The man reportedly offered the role of Israeli Defence Minister has called for "disloyal" Arabic citizens of Israel to be beheaded.

Avigdor Lieberman, who has previously served as Foreign Minister between 2009 and 2012 and 2013 to 2015, leads the ultra-nationalist Yisrael Beiteinu party and has been described by some academics as a "far-right extremist".

The controversial cabinet move follows the resignation of his predecessor, Moshe Yaalon, who said he "no longer had faith" in Israel's Prime Minister Benjamin Netanyahu.

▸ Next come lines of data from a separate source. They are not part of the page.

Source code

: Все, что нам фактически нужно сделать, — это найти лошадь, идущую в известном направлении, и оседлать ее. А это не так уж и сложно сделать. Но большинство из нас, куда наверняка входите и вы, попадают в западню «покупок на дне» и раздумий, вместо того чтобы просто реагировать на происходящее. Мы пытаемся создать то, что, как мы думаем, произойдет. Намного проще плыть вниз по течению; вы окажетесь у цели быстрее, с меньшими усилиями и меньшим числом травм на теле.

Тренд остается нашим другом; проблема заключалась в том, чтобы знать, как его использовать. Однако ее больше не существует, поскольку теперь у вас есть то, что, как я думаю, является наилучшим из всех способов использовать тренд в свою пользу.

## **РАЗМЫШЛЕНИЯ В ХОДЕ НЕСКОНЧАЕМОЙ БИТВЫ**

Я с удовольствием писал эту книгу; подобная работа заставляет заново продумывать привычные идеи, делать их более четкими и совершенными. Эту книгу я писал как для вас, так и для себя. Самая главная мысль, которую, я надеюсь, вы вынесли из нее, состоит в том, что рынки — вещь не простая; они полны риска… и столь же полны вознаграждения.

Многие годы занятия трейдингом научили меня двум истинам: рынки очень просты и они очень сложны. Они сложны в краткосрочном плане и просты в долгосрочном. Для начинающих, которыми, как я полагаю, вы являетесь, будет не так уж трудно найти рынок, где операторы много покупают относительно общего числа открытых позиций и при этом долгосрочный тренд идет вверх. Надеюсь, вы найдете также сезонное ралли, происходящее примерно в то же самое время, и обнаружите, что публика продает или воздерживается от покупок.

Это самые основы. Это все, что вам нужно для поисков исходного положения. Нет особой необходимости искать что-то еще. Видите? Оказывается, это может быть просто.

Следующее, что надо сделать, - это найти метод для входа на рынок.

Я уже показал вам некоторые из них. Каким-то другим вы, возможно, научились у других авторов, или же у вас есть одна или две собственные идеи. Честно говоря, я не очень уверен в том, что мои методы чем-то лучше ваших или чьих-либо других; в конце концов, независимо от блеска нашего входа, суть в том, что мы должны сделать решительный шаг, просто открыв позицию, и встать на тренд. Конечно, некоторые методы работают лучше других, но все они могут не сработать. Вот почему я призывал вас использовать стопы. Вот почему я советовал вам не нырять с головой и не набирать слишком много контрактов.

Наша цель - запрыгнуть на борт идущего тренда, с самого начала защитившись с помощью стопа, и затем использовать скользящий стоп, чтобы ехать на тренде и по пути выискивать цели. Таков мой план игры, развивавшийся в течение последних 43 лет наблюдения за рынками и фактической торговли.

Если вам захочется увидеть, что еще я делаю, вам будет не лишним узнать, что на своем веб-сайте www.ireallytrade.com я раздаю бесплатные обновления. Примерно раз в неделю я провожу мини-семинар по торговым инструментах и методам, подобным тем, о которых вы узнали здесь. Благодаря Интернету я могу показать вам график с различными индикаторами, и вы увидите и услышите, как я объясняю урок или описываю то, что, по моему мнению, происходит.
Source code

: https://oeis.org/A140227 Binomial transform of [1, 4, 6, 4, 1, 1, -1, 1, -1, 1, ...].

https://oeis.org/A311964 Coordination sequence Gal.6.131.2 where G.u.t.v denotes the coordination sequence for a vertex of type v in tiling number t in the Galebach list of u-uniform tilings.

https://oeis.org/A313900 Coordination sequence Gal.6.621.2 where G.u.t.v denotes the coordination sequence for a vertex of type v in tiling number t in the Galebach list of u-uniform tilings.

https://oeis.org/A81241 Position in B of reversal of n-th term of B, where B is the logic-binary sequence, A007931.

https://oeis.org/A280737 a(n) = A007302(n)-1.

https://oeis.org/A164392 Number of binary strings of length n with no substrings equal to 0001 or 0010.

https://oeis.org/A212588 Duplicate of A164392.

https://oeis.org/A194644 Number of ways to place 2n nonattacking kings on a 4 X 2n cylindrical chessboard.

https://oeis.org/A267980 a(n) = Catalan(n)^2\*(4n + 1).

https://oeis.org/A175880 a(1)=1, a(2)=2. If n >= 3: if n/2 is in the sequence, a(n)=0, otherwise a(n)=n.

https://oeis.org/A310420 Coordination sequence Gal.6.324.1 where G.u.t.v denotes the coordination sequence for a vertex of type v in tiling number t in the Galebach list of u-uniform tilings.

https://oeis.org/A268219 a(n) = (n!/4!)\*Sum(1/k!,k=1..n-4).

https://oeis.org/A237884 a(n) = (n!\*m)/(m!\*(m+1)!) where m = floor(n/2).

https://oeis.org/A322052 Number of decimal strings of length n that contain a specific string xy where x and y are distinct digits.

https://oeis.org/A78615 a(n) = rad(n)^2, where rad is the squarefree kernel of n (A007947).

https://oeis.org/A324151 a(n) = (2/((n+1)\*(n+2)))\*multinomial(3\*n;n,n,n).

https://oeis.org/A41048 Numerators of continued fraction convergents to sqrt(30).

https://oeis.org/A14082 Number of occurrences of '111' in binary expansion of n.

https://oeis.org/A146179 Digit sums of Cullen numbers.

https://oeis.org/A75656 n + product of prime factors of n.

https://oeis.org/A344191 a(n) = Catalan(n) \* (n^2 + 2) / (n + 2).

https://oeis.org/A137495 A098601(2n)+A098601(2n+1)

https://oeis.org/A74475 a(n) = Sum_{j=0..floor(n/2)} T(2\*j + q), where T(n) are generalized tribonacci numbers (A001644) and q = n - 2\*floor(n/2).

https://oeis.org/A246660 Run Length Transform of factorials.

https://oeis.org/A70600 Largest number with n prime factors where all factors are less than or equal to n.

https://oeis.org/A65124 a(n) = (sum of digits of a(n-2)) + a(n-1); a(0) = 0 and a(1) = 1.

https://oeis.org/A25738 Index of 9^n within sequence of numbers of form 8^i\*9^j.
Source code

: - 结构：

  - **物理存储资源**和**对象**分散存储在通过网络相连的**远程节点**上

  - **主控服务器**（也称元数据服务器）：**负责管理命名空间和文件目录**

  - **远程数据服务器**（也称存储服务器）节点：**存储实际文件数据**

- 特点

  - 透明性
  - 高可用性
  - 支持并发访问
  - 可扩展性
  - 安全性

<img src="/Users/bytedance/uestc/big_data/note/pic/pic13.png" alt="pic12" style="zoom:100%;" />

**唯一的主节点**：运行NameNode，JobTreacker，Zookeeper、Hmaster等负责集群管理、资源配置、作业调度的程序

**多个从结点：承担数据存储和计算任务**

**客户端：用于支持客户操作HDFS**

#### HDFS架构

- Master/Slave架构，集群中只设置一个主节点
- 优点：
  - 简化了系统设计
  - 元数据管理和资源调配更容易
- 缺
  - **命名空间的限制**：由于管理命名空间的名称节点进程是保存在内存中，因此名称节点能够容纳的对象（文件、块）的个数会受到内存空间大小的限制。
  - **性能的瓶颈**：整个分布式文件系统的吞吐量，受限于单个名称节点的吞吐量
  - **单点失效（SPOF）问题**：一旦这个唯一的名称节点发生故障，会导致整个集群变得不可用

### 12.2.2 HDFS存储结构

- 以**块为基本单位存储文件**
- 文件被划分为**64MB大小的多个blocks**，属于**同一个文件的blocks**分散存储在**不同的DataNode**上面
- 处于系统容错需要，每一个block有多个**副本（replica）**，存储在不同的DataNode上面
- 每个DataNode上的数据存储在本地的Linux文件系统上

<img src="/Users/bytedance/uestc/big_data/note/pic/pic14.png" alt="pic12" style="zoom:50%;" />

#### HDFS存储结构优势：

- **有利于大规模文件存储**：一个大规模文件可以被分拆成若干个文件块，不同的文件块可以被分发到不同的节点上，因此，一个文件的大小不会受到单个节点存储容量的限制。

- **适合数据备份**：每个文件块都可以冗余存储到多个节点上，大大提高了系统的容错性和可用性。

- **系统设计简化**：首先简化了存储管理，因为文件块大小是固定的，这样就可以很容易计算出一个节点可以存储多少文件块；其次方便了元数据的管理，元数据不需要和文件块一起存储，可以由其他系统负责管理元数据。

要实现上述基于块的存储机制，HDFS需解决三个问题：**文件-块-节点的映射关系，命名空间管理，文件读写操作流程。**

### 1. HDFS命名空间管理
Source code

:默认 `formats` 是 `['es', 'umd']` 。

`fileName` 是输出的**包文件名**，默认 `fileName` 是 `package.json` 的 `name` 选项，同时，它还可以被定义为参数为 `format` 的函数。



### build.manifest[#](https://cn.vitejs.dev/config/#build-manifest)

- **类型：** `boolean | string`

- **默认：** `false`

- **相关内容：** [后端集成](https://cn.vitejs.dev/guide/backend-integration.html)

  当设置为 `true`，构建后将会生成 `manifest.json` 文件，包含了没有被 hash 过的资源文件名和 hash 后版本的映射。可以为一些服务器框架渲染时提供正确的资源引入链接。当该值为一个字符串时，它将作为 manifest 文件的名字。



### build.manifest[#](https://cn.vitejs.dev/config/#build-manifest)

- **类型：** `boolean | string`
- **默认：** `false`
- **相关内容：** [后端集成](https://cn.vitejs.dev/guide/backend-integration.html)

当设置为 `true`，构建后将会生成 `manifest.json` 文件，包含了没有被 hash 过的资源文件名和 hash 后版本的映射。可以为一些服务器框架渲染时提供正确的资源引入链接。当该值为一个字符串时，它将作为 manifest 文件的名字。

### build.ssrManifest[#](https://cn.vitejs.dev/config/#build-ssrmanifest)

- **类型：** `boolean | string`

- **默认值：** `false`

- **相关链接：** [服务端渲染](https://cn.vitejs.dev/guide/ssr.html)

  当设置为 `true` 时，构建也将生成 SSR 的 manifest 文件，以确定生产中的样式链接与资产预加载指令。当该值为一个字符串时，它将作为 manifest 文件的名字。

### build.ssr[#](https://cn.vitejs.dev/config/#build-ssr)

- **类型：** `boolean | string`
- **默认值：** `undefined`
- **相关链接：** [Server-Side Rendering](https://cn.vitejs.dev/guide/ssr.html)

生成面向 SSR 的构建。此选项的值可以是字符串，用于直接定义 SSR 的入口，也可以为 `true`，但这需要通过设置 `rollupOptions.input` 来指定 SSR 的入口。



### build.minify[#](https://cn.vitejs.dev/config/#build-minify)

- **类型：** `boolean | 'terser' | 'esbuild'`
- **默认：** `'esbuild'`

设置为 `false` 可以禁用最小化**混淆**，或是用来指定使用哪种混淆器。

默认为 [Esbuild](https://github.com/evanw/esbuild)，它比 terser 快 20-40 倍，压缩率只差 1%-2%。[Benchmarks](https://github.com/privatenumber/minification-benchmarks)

Mr Lieberman, who lives in an illegal settlement in the occupied West Bank, said of Arabs in Israel in a 2015 election campaign speech: "Those who are with us deserve everything. Those against us, it cannot be helped, we must lift up an axe and behead them - otherwise we will not survive here."

While Foreign Minister, he called for financial incentives for Israeli Arab citizens to leave the country into a future Palestinian state.

Israeli Prime Minister Benjamin Netanyahu reportedly offered him the choice of becoming the Minister of Defence or Minister of Immigration Absorption, Ynet News said.

Mr Lieberman had initially refused to serve in the current right-wing government in 2015 due to it not being "nationalist" enough.

Professor Juan Cole from the University of Michigan, an expert on Middle Eastern politics, described him as a "far-right extremist", telling the Salon: "There is no European cabinet minister who comes close to Lieberman’s far, far right positions, and if there were he or she would be boycotted by the other Europeans."

He added that in his opinion the current politics of the Israeli government has no real comparison other than in Hungary's neo-fascist party.

The Independent has contacted Mr Lieberman for comment.